Taxer les obèses d’incapables en 2015 relèvent d’une méconnaissance complète du problème et j’irai jusqu’à dire de diffamation la plupart du temps. On occulte le côté rationnel de la gestion du poids car cela arrange la société et nous-mêmes d’avoir un bouc émissaire. On est toujours le gros de quelqu’un d’autre comme on peut être le souffre-douleur. La société ne fait pas suffisamment pour traiter les obésités car quand il s’agit de faire un effort collectif, il n’y a plus grand monde. Il faudrait repenser notre société et pour cela pourfendre certains lobbies (agro-alimentaire, automobile, politique etc.)

Il est arrangeant de remettre au cœur du débat, la responsabilité individuelle. Pour être mince et le rester, il faut des moyens financiers et il faut lutter contre la pauvreté en améliorant le pouvoir d’achat...

Que risque-t’on à fermer les yeux sur ce problème ?

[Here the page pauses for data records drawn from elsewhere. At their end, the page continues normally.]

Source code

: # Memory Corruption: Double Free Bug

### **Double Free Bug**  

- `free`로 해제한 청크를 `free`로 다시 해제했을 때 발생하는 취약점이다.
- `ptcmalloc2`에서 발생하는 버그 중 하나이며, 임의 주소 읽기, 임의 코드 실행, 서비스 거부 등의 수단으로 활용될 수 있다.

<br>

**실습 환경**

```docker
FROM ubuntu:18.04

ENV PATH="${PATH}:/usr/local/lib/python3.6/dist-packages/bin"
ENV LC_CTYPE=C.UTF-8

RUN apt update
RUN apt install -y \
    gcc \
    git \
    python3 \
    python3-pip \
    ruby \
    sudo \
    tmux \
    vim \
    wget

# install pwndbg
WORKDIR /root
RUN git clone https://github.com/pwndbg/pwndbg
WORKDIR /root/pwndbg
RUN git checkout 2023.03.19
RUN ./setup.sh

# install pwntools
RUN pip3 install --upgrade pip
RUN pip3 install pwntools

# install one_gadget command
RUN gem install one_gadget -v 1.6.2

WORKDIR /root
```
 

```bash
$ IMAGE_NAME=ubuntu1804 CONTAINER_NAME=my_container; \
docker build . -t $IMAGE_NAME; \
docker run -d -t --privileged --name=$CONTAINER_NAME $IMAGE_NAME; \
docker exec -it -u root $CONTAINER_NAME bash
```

On risque de diviser encore plus la France entre les gens qui ont les moyens de faire attention et ceux qui n’en ont pas les moyens. Le gras coûte moins cher. 100g de frites coûte environ 0,60 € contre 1 € pour 100g de pomme. On risque d’assister à un explosion des dépenses de santé avec un coût élevé à gérer des maladies chroniques engendrées par la prise de poids importante (diabète, hypertension, apnées du sommeil, arthrose de hanche et du genou, dépression etc.) sans parler du coût indirect avec le chômage, les arrêts de travail ou les accidents de travail. 

Toutes les mesures de prévention de l’obésité déjà mises en place ne sont donc pas efficaces ?

Elles le sont un peu, et c'est toujours mieux que rien. Elles ont le mérite d’exister mais nos politiques devraient davantage s’investir à l’instar de Michelle Obama et son programme "Let’s move". La France est plurielle, on ne parle pas nutrition de la même manière à quelqu’un habitant la Croisette à Cannes ou le 6e à Paris, qu’à quelqu’un habitant dans un milieu urbain défavorisé. On ne parle pas nutrition de la même manière à un Français de plusieurs générations qu’à un nouvel arrivant d’origine africaine.

Quels problèmes doivent-être traités en priorité ?

Voici quelques propositions non exhaustives.

- Lutter contre la pollution des villes qui contribue à augmenter l’obésité. Rien n’a été fait sérieusement afin de ne pas froisser le lobby automobile qui est notre première industrie.

- Améliorer le pouvoir d’achat

- Encourager la consommation des fruits et légumes de saison y compris des fruits et des légumes dits "moches" par des campagnes promotionnelles

- Améliorer la taille des portions en faisant des campagnes afin d’encourager le mangeur à manger sa juste part

- Ne pas médicaliser le surpoids

- Vendre les livres de régime avec des bandeaux de précaution. Ce n’est pas de la littérature mais susceptible d’interférer que votre santé

- Améliorer la prise en charge dentaire

- Augmenter les espaces verts avec mise à disposition de mobilier urbain gratuit permettant de bouger (type parcours de santé) 

- Sécuriser les pistes cyclables

- Inciter les personnes à mieux dormir et à diminuer les activités passives type écran TV ou tablettes ou téléphone portable.

- Interdire tout site promouvant des régimes hormis weight watchers.

- Interdire toute publicité vantant une technique amaigrissante.

- Organiser des réunions interdisciplinaires entre médecins, diététiciennes, psychologues, philosophes, urbanistes, sociologues, politiques, agro-alimentaire, association de consommateurs, secteur agricole etc.

Le problème est multiple, la réponse l’est tout autant.